• _Directive_
Identify every row below that contains the word "curves", matching case exactly, and copy each of those rows in full.

Collected data:
----------------
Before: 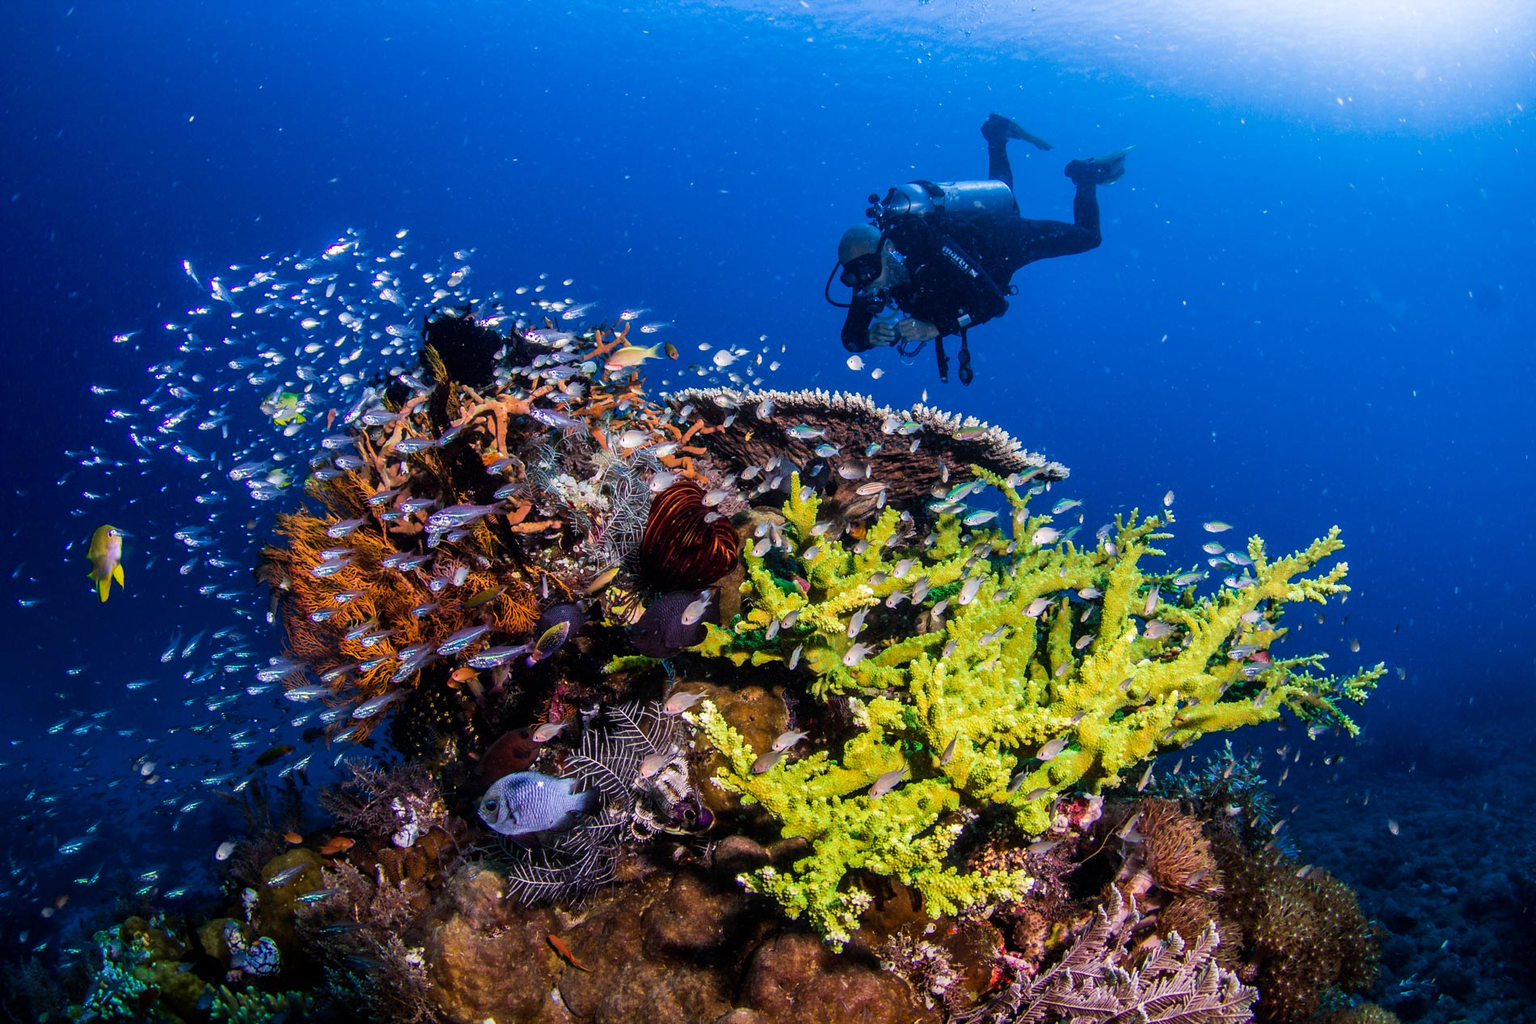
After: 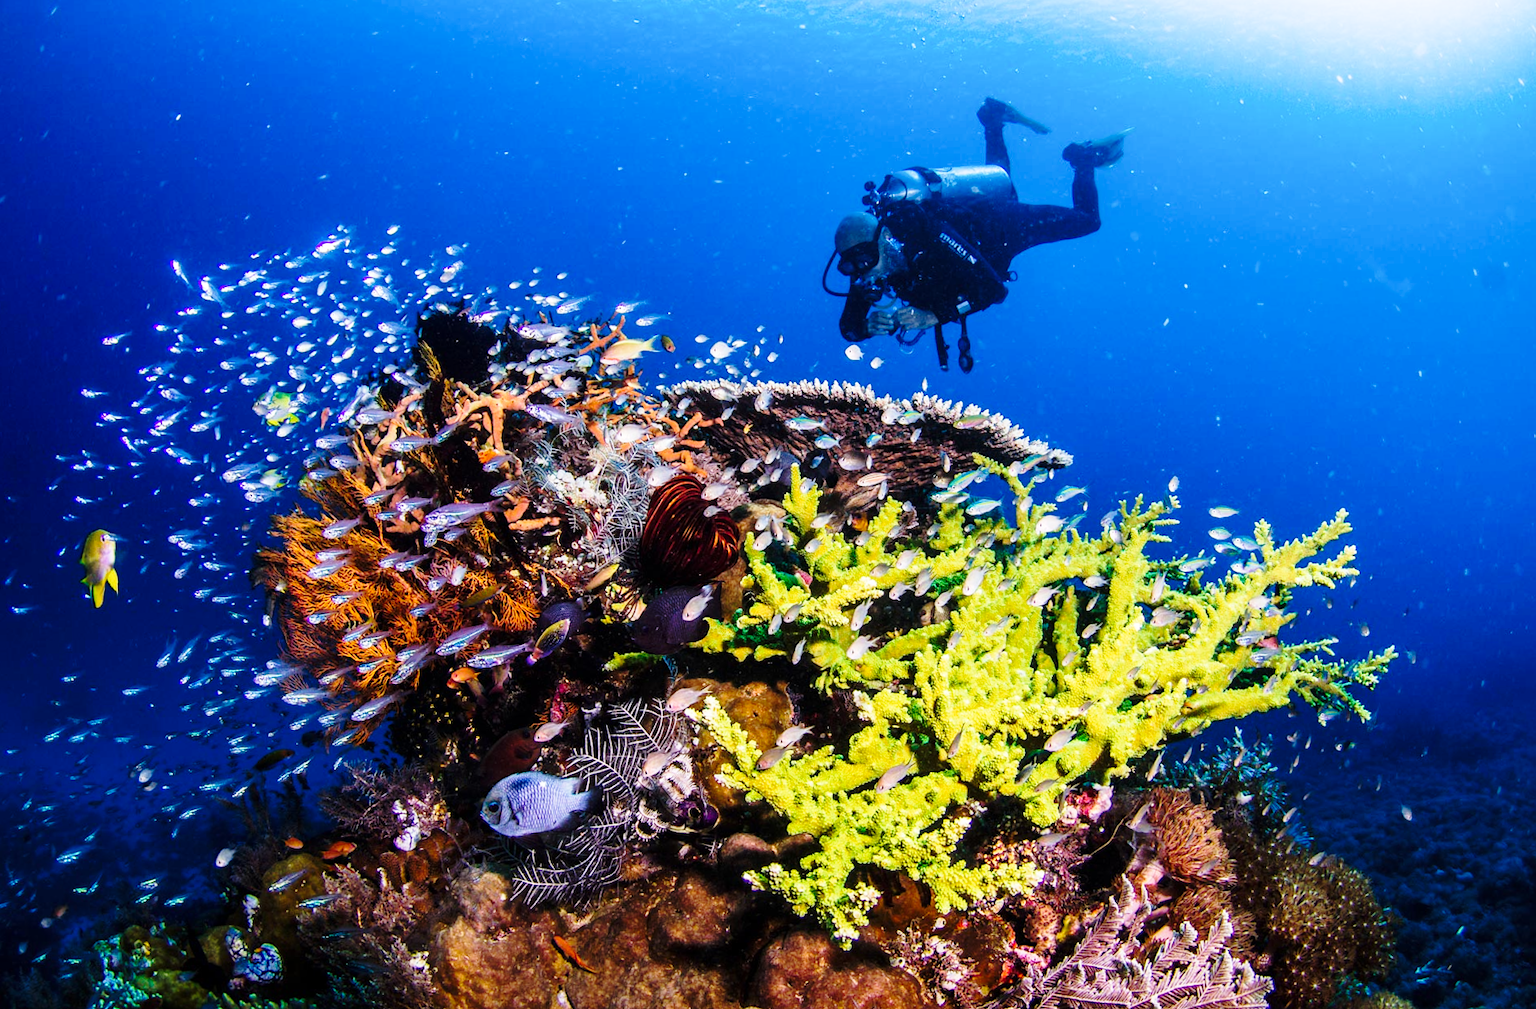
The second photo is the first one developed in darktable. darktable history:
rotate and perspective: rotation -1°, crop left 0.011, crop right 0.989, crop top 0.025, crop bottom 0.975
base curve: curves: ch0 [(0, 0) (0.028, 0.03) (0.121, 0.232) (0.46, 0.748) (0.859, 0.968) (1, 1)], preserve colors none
----------------
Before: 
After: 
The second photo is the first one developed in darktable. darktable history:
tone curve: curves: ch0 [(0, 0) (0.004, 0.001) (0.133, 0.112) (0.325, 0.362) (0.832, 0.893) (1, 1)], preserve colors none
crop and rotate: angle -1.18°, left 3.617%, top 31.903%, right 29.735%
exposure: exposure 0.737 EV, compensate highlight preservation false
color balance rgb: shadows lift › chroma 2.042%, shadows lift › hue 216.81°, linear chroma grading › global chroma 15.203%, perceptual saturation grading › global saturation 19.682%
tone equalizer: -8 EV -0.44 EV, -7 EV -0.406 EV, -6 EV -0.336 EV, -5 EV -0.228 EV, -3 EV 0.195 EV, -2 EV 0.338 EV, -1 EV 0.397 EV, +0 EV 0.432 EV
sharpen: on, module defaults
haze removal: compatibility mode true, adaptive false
----------------
• _Answer to the exercise_
base curve: curves: ch0 [(0, 0) (0.028, 0.03) (0.121, 0.232) (0.46, 0.748) (0.859, 0.968) (1, 1)], preserve colors none
tone curve: curves: ch0 [(0, 0) (0.004, 0.001) (0.133, 0.112) (0.325, 0.362) (0.832, 0.893) (1, 1)], preserve colors none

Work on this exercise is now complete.